As Dougherty shows, the story is just as depressing as students move from eighth grade to the end of high school. Worse, keep in mind that these results are for both boys and girls, though it’s no secret that girls tend to do better in reading. In draft working papers, Dougherty and his colleagues have broken out results by gender, finding an even greater challenge for the boys and young men of color who are the focus of My Brother’s Keeper.
Knowing that being ready for college means having acquired an enormous store of academic knowledge, vocabulary, and skills, Dougherty’s first recommendation for school and district leaders is to
Teach a content-rich curriculum in the early grades. Ensure that all students receive a content- and vocabulary-rich curriculum beginning in the early years, spanning a range of subject areas including not only English language arts and mathematics, but also science, history, geography, civics, foreign language, and the arts.... Such a curriculum—the basis for preparing students long term for college, careers, and informed citizenship—is valuable for all students but is likely to be especially beneficial for students from at-risk demographic groups, who are more likely to arrive from home with limited knowledge and vocabulary.
Let’s assume the task force heeds Dougherty’s advice and adds “teach a content-rich curriculum in the early grades” to its list of recommendations. Where could it find out what that looks like? Answer: the Common Core State Standards for English language arts and literacy. Not in the individual standards but in the narrative that accompanies them. There, the task force will find something absolutely essential but so far AWOL from its report: an understanding that reading comprehension comes not just from mastering reading skills but also from learning a great deal of academic subject matter and vocabulary.
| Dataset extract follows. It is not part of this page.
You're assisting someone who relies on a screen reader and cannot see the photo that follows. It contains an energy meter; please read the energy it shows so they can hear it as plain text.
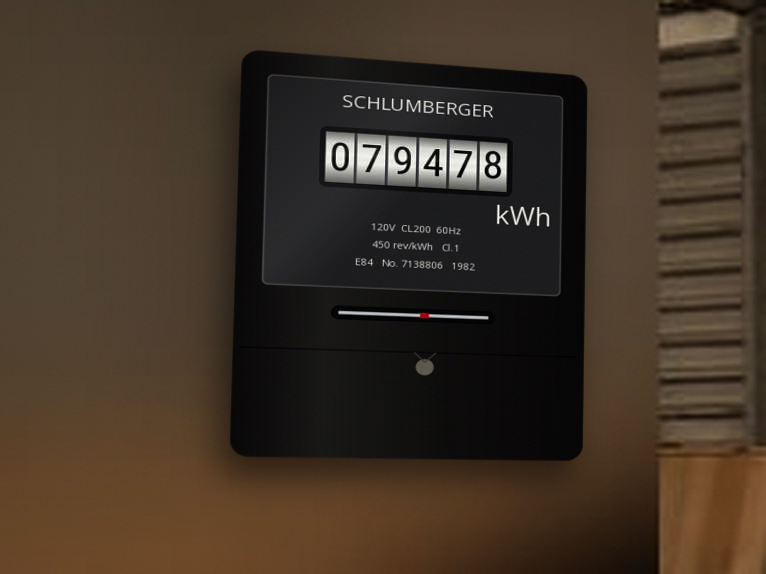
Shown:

The task force emphasizes having parents talk to their children more (and in more encouraging ways), improving reading skills instruction, and having children read more. These are necessary but insufficient recommendations. To accelerate knowledge and vocabulary acquisition, which will greatly boost the odds of meeting the task force’s milestones, parents and educators need to be as efficient as possible and start as early as possible.
The Common Core explains how. Start with the standards’ research appendix:
Word acquisition occurs up to four times faster…when students have become familiar with the domain of the discourse and encounter the word in different contexts….Hence, vocabulary development for these words occurs most effectively through a coherent course of study in which subject matters are integrated and coordinated across the curriculum and domains become familiar to the student over several days or weeks.
Then, take a look at Common Core’s blueprint for a coherent course of study in K–5, where we learn that “texts—within and across grade levels—need to be selected around topics or themes that systematically develop the knowledge base of students. Within a grade level, there should be an adequate number of titles on a single topic that would allow children to study that topic for a sustained period.” Even better, we learn how to build knowledge before children can read: “Children in the early grades (particularly K–2) should participate in rich, structured conversations with an adult in response to the written texts that are read aloud, orally comparing and contrasting as well as analyzing and synthesizing.”
Everyone on the task force is busy, so I’ll boil it down. Parents shouldn’t just talk more; they should also read aloud more. And parents and teachers shouldn’t read aloud just one book on a topic; they should pick a topic and spend a couple of weeks reading aloud and discussing several books on that topic. If they do, many more boys of color will enter school ready to learn and will then come to read at grade level.